Morgan Stanley stock looks somewhat like Bank of America in that they are the two strongest banks over the past year and moved above their 2015 highs but haven’t shown a lot of upside since the initial bounce from early 2009 lows. Better than Citi but nothing like JPM and WFC. That could be a positive if we get some more of the rotation we’ve seen the past year. Point and figure charts don’t show much in the way of balance area support above the low 30s. (Chart courtesy of StockCharts.com)
Morgan Stanley is lowering commissions for stocks, ETFs, annuities and UITs but that is a worry for next quarter’s earnings.

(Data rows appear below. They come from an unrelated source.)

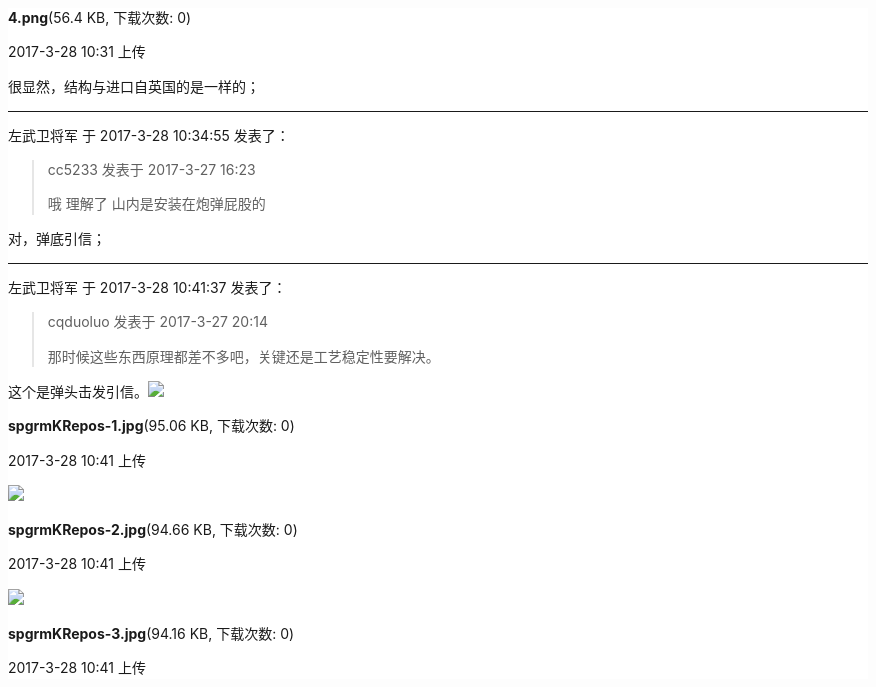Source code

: 

**4.png**(56.4 KB, 下载次数: 0)



2017-3-28 10:31 上传



很显然，结构与进口自英国的是一样的；

---------

左武卫将军 于 2017-3-28 10:34:55 发表了：

> cc5233 发表于 2017-3-27 16:23
> 
> 哦 理解了 山内是安装在炮弹屁股的



对，弹底引信；

---------

左武卫将军 于 2017-3-28 10:41:37 发表了：

> cqduoluo 发表于 2017-3-27 20:14
> 
> 那时候这些东西原理都差不多吧，关键还是工艺稳定性要解决。



这个是弹头击发引信。![](https://cdn.jsdelivr.net/gh/lzjluzijie/beichao@main/static/img/104120gskl1rhmjuwp1z55.jpg)



**spgrmKRepos-1.jpg**(95.06 KB, 下载次数: 0)



2017-3-28 10:41 上传



![](https://cdn.jsdelivr.net/gh/lzjluzijie/beichao@main/static/img/104120nmnqnwq9gwzfnumm.jpg)



**spgrmKRepos-2.jpg**(94.66 KB, 下载次数: 0)



2017-3-28 10:41 上传



![](https://cdn.jsdelivr.net/gh/lzjluzijie/beichao@main/static/img/104121ks9sh33nv8393sq6.jpg)



**spgrmKRepos-3.jpg**(94.16 KB, 下载次数: 0)



2017-3-28 10:41 上传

Morgan Stanley insiders had been buying the stock but reversed course and sold into the strength of the Trump rally. The last four quarters show earnings beat by an average of 15c. Estimize consensus for EPS Excluding Items of $0.90 on revenue of $9.137 bln compares to analyst consensus of $0.88 on revenue of $9.27 bln.
DISCLAIMER: By using this report, you acknowledge that Selerity, Inc. is in no way liable for losses or gains arising out of commentary, analysis, and or data in this report. Your investment decisions and recommendations are made entirely at your discretion. Selerity does not own securities in companies that they write about, is not an investment adviser, and the content contained herein is not an endorsement to buy or sell any securities. No content published as part of this report constitutes a recommendation that any particular investment, security, portfolio of securities, transaction or investment strategy is suitable for any specific person.